The Indian Government is looking to it that the Indian Space Research Organisation (ISRO) is develops the Indian Regional Navigational Satellite System or the IRNSS to provide two important services. One is the Standard Positioning Service on land, air and water open for civilian use and the Restricted Service, encrypted one, for authorised users. News has it that this Navigation Satellite System-1A, which is India’s first, will be launched from the home-grown rocket, PSLV-C22 XL at 1.01 am from Sriharikota Space Port on June 12. Sriharikota is located off the Bay of Bengal on Andhra Pradesh coast, about 90km north-east of Chennai.
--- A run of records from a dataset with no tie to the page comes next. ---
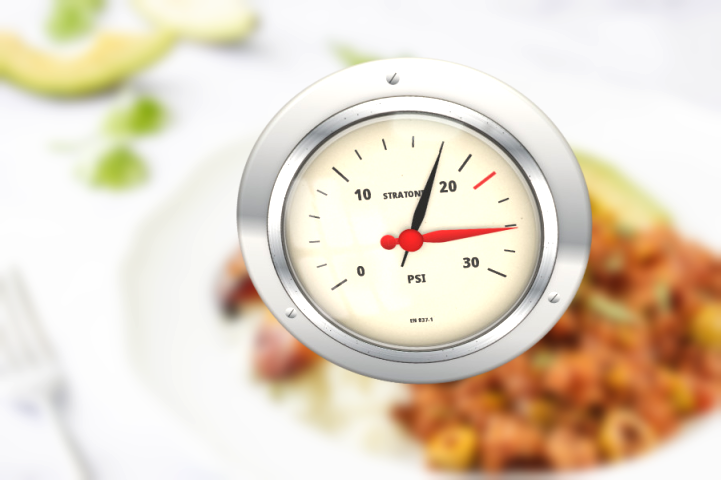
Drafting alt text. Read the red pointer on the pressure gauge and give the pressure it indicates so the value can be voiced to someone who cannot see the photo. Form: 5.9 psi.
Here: 26 psi
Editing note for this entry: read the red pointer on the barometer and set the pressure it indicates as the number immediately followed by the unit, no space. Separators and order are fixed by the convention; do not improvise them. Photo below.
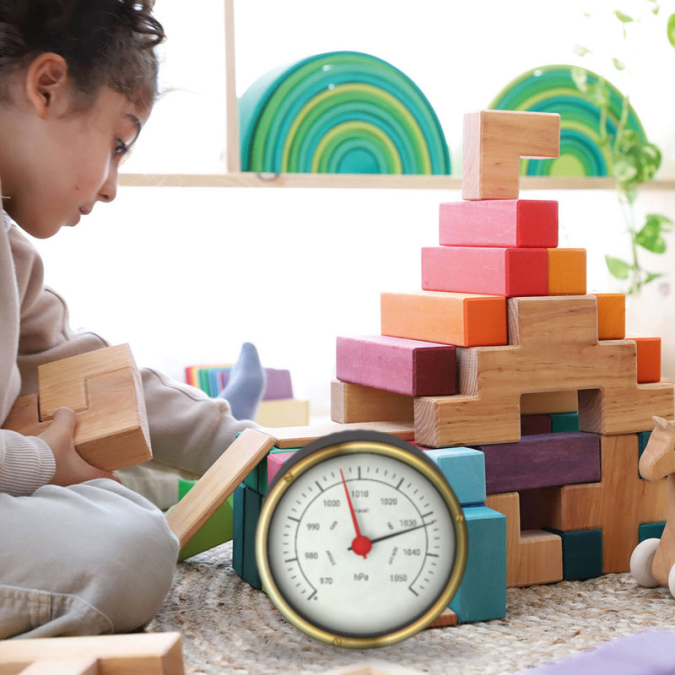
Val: 1006hPa
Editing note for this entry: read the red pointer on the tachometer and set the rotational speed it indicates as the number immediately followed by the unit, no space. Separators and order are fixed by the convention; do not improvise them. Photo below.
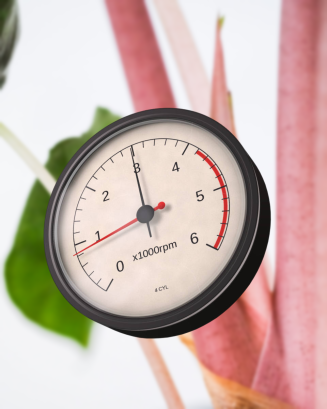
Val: 800rpm
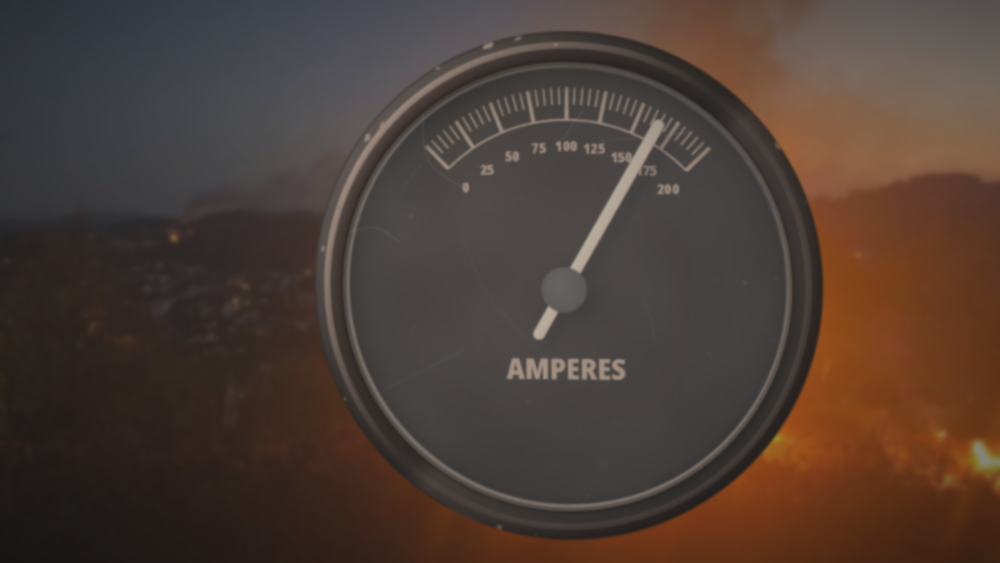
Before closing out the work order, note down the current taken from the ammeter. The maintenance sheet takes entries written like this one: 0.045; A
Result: 165; A
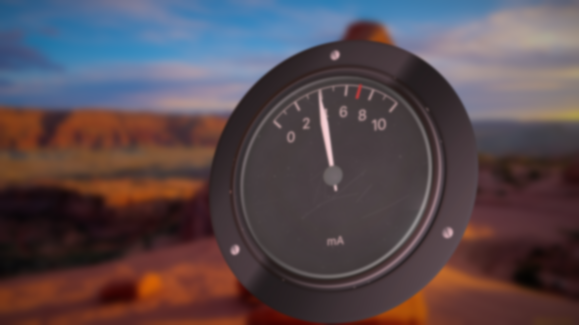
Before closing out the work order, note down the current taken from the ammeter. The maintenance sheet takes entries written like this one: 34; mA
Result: 4; mA
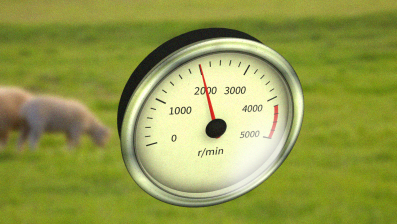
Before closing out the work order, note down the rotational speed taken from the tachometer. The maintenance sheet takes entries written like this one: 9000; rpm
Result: 2000; rpm
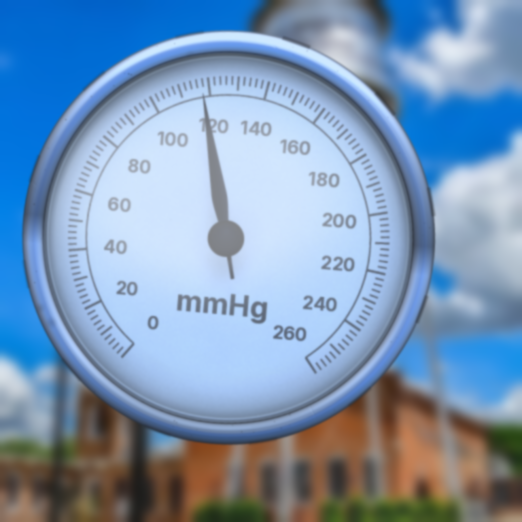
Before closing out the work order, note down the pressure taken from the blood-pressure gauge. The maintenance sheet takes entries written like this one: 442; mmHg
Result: 118; mmHg
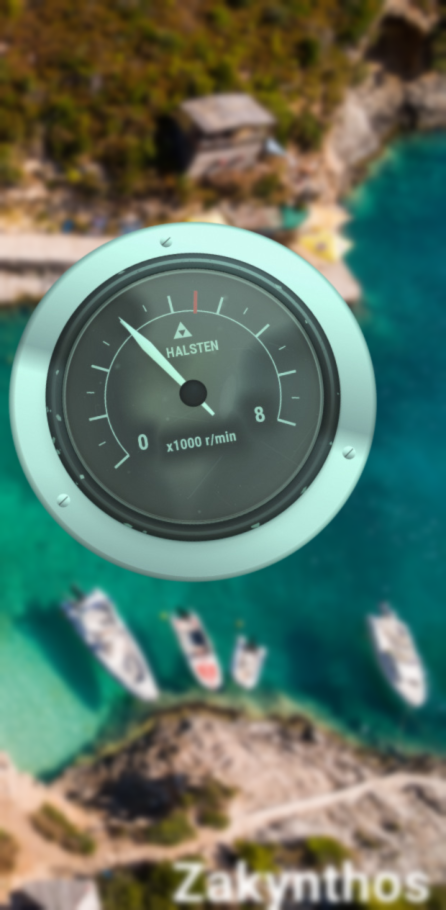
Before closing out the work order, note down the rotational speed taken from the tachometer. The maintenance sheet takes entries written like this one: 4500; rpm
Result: 3000; rpm
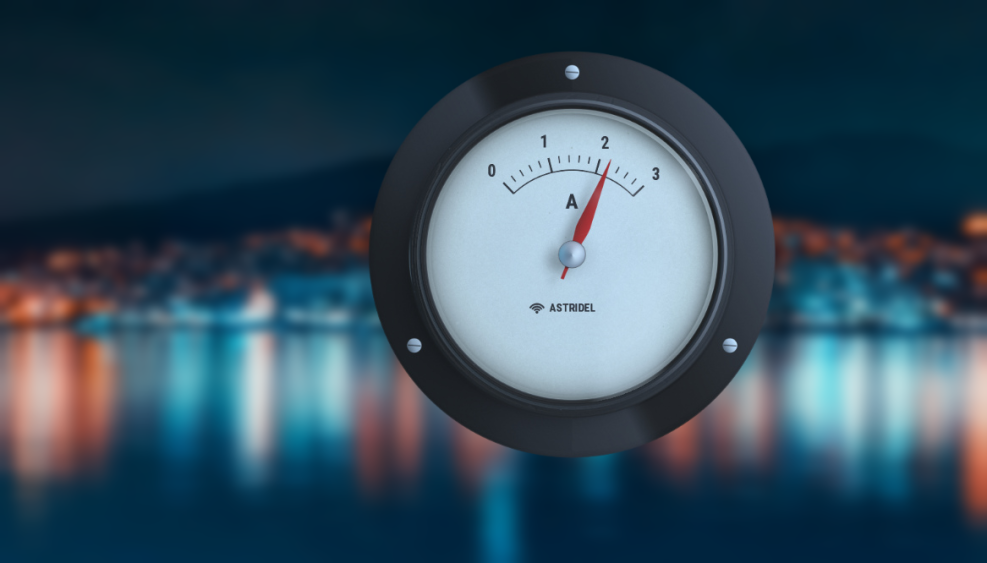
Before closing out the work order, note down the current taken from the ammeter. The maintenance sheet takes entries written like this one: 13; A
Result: 2.2; A
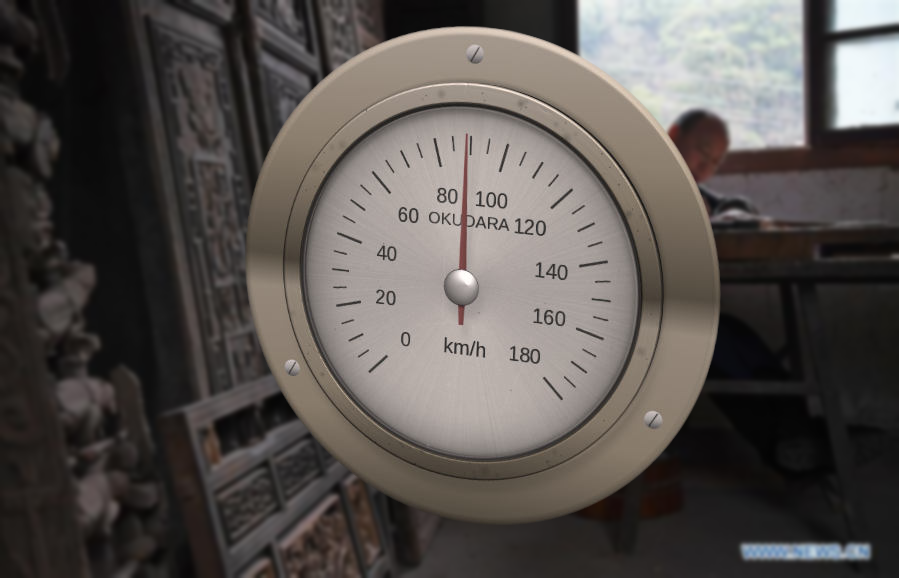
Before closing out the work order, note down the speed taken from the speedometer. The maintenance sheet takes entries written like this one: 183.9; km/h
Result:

So, this navigation system, which also helps in disaster and fleet management as well as tracking of vehicles, is a 1425 kg IRNSS-1, with a life span of about ten years.
Speaking at a press event, Mr. K Radhakrishnan, Chairman at ISRO based in Bangalore said that, “The IRNSS is designed to provide an accurate real time Position, Navigation and Time (PNT) services to users on a variety of platforms with 24×7 service availability under all weather conditions.” So, what do we know and what have we learnt from the event? It is that there will be a constellation of seven satellites under IRNSS by 2014-15. Extending to a region of about 1,500 km around the country, IRNSS is a venture developed at a cost of 16 billion rupees.
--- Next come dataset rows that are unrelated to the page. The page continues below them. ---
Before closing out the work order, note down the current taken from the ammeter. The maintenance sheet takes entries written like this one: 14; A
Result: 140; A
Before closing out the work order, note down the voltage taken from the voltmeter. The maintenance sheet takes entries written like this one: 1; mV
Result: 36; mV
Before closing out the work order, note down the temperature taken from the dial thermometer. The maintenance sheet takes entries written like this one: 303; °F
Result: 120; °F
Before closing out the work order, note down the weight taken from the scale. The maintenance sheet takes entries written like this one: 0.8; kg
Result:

After inaugurating a two-day symposium on the ‘Saga of Indian Remote Sensing Satellite Programme: 25 years since IRS-1A’, Mr. Radhakrishnan said that, “Three satellites will be placed in the geostationary equatorial orbit (GEO) at 34, 83 and 131.5 degree east and two satellites each in the geosynchronous orbit (GSO) with equator crossing at 55 and 111.5 degree east at an inclination of 29 degree.” As per wikipedia, the ground segment of IRNSS constellation would consist of a Master Control Center (MCC), ground stations to track and estimate the satellites’ orbits and ensure the integrity of the network (IRIM), and additional ground stations to monitor the health of the satellites with the capability of issuing radio commands to the satellites (TT&C stations).
It has also been shared that the the navigation software will be developed indigenously by engineers at the Indian satellite centre in Bangalore. The development of single channel SPS and RS dual frequency receiver is being carried out in house to facilitate the testing of Navigation payload. Also, efforts are being taken to realise the IRNSS Signal Simulator. ISRO is collaborating with NPL to realise a space qualified Rubidium Atomic Frequency Standard.